Büyükelçisi Albert Çernişev ile başlattığı diyalog girişimi mevcut sorunların

çözümünde örnek oluşturacak niteliktedir. Bu nedenle, her iki ülkenin daha

yapıcı politikaları benimseyerek emin adımlarla bu zor sürecin üstesinden

gelmeleri pekâlâ mümkün olabilir.

Suçlayıcı ve ötekileştirici söylemlerle sorunun çözümü

pekâlâ mümkün değildir. Türkiye yi yanlış politikalarla yalnızlaştıran ve

komşularla sıfır sorun politikasıyla sıfır komşu oluşturan hükümetin yanlış

dış politika anlayışı Rusya kriziyle yeni bir ivme kazanmıştır.

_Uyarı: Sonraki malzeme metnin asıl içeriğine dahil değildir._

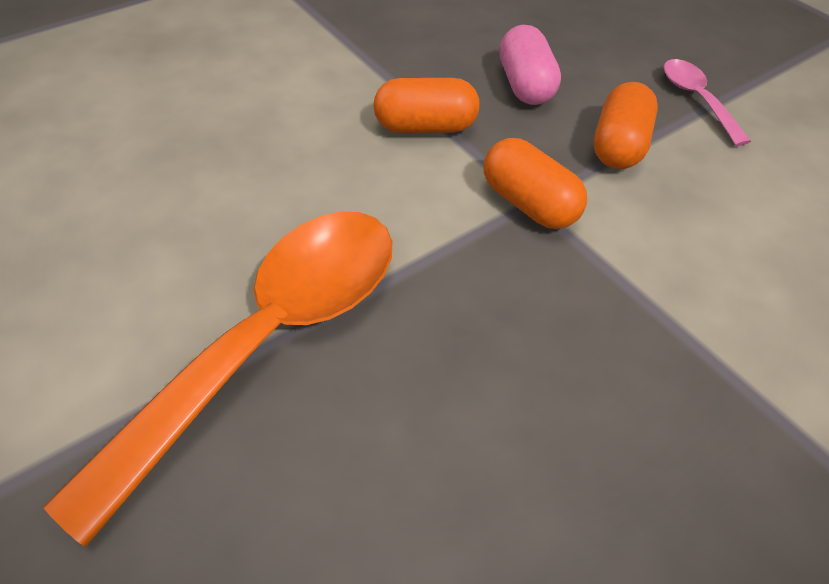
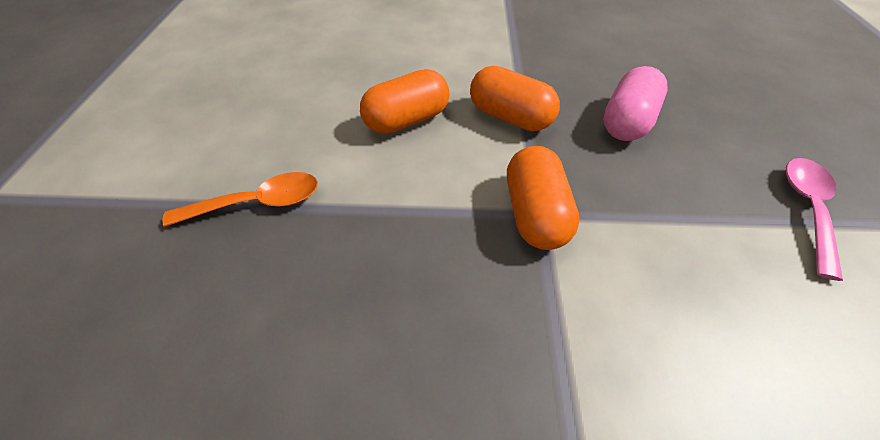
camera: 40 degrees right, 0 degrees up
(270, 339) = (258, 203): orange spoon -> orange spoon, size x0.45
(618, 145) = (671, 209): orange capsule -> orange capsule (407, 120)

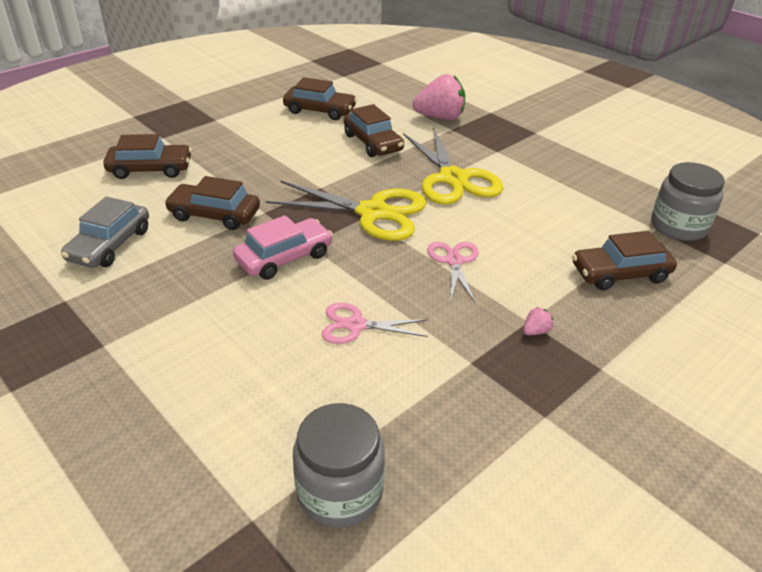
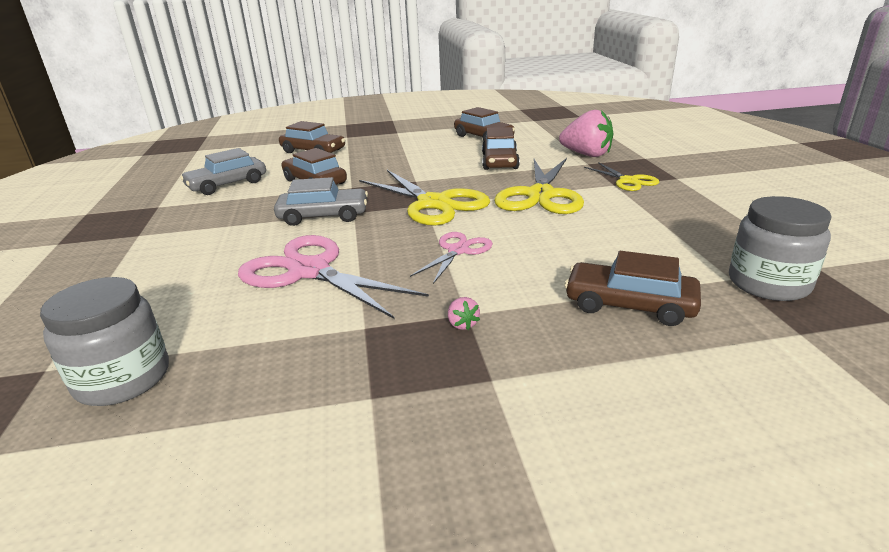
camera: 35 degrees right, 10 degrees down
(284, 258) = (323, 216): pink car -> grey car
(356, 325) = (309, 271): pink scissors -> pink scissors, size x1.83
(504, 144) = (628, 181): none -> yellow scissors
(535, 331) = (462, 324): pink strawberry -> pink strawberry turned 75 degrees clockwise

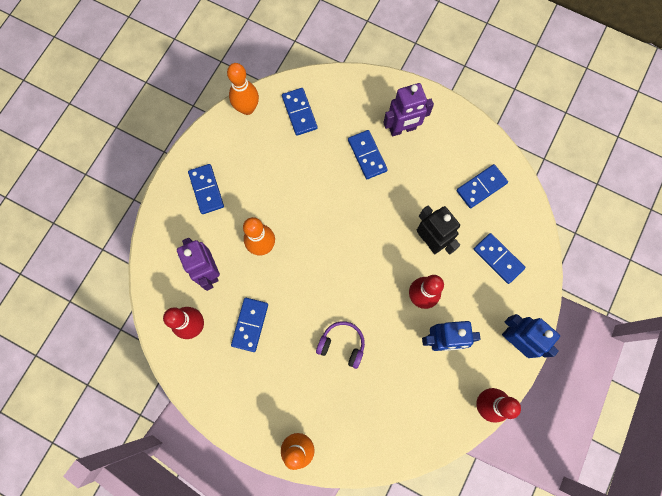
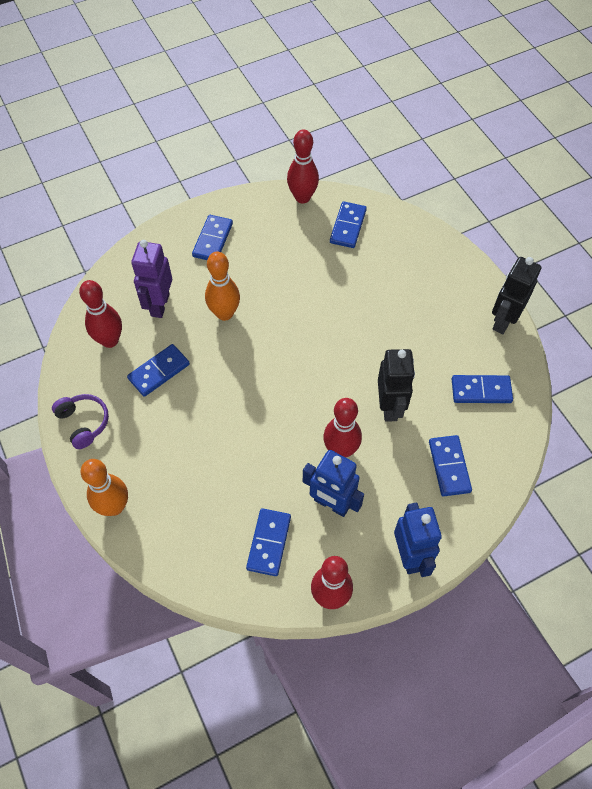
camera: 35 degrees right, 15 degrees down
(247, 108) = (302, 197): orange bowling pin -> red bowling pin
(342, 344) = (229, 443): purple headphones -> purple headphones (84, 423)
(367, 155) = (385, 297): blue domino -> blue domino (269, 543)
(402, 129) = (438, 294): purple robot -> none
(460, 121) = (503, 321): none -> black robot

ABD nin başını çektiği Koalisyon Güçleri, kaypak

politikalarla Türkiye yi Suriye politikasında adeta ateş çemberinin içine

iterken, Rusya ile karşı karşıya getirmek suretiyle yeni bir süreci

başlatmışlardır.

Ezcümle, Rusya ile mevcut sorunların aşılmasında teenni

ile hareket ederek, sorunun üstesinden gelebilecek gerekli adımların atmasında

büyük fayda olduğu su götürmez bir gerçektir.